Portare la parola dentro l’immagine, anche e soprattutto quando la Parola è quella di Dio. Enrico Nicolò, attraverso la sua arte fotografica, desidera contribuire ad avvicinare l’uomo alla Verità e, in questo suo ultimo lavoro, ha scelto di farlo esprimendosi in latino, attraverso frasi estratte dalla Vulgata Clementina. Sed quae non videntur si compone di un corpus di immagini fotografiche, rigorosamente in bianco e nero, in cui, all’interno di lirici paesaggi, si stagliano messaggi tratti da brani della Sacra Scrittura. I brani sono scritti con il gesso su lastre di lavagna, materiale scelto non a caso, ma proprio perché si tratta di un minerale presente in natura, quindi meglio integrabile con il paesaggio stesso, che sempre riveste un ruolo fondamentale nei lavori di Nicolò ed è legato alla sua “poetica dell’Oltre”. Il riferimento alle Tavole della Legge è affiorante, insieme ad un certo carattere di iscrizione lapidaria, che pure rimanda all’escatologia. L’osservatore può così essere proiettato verso l’infinito, oltre l’esistenza terrena, verso la vita eterna.
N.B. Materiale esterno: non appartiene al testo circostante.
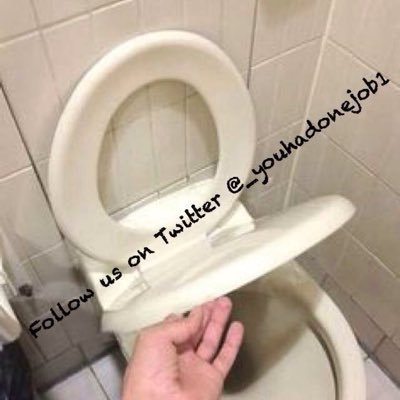
Image resolution: width=400 pixels, height=400 pixels. Find the location of `toilet cover`. toilet cover is located at coordinates (267, 246).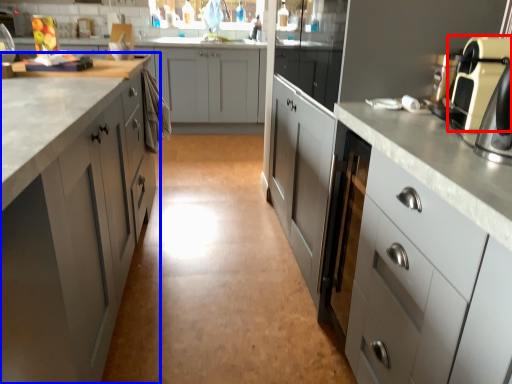
Question: Which point is further to the camera, home appliance (highlighted by a red box) or cabinetry (highlighted by a blue box)?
Con la sua arte Nicolò vuole sempre trasmettere un messaggio positivo, di apertura, verso il bene, il vero, il bello, ovvero verso la bellezza del Creato. Secondo Nicolò l’artista, come ogni uomo, deve fare buon uso del suo tempo, trasmettendo un messaggio che possa contribuire ad elevare lo spirito dell’essere umano. E con l’arte sacra Nicolò “massimizza” tutto ciò. “Per me non è tanto importante fare arte in sé, ma comunicare un messaggio esistenziale”, dice l’artista, “ovviamente in forma artistica”. È per realizzare ciò che Nicolò ha spostato la sua attenzione dalla scrittura, che pure riveste un ruolo molto importante nella sua vita, alla fotografia, proprio per divenire un “fotopittore di paesaggi dell’animo”.
Nelle sue composizioni fotografiche, attentamente studiate, dove nulla è lasciato al caso, il paesaggio entra sempre prepotentemente nel discorso. È così anche in Sed quae non videntur, in cui le lastre di lavagna a volte sembrano quasi delle pietre miliari all’interno delle composizioni, come nell’immagine dove compare Vias tuas Domine demonstra mihi, in cui si chiede al Signore di mostrarci le sue vie… Vie tortuose, in salita, parzialmente nascoste da tornanti, a significare che la Verità si raggiunge solo con la pazienza, la perseveranza e la Fede. Et mansi in solitudine sottolinea qui le capacità introspettive dell’uomo nel suo cammino verso la Luce, sia che questo si compia tra verdi pascoli, impervi pendii o tra le onde del mare. Del resto la prima tavola recita Non contemplantibus nobis quae videntur, sed quae non videntur e racchiude tutta la poetica di questo lavoro di Nicolò, che ci esorta a non guardare alle cose che si vedono ma a quelle che non si vedono… fino ad arrivare all’ultima “epigrafe” Et vidi caelum novum, et terram novam, che si staglia contro la sfocata visione di una grande chiesa, una solida abbazia, a cui l’autore associa il suo messaggio di speranza.
Cinzia Folcarelli
Cinzia Folcarelli, Sed quae non videntur… dal visibile al trascendente, per andare “oltre”, in “Sed quae non videntur, serie fotografica di Enrico Nicolò, ‘La Voce — Periodico abruzzese’, anno 63°, n. 5, pagg. 5-6, Fossacesia (CH), settembre-ottobre 2014”, pag. 5.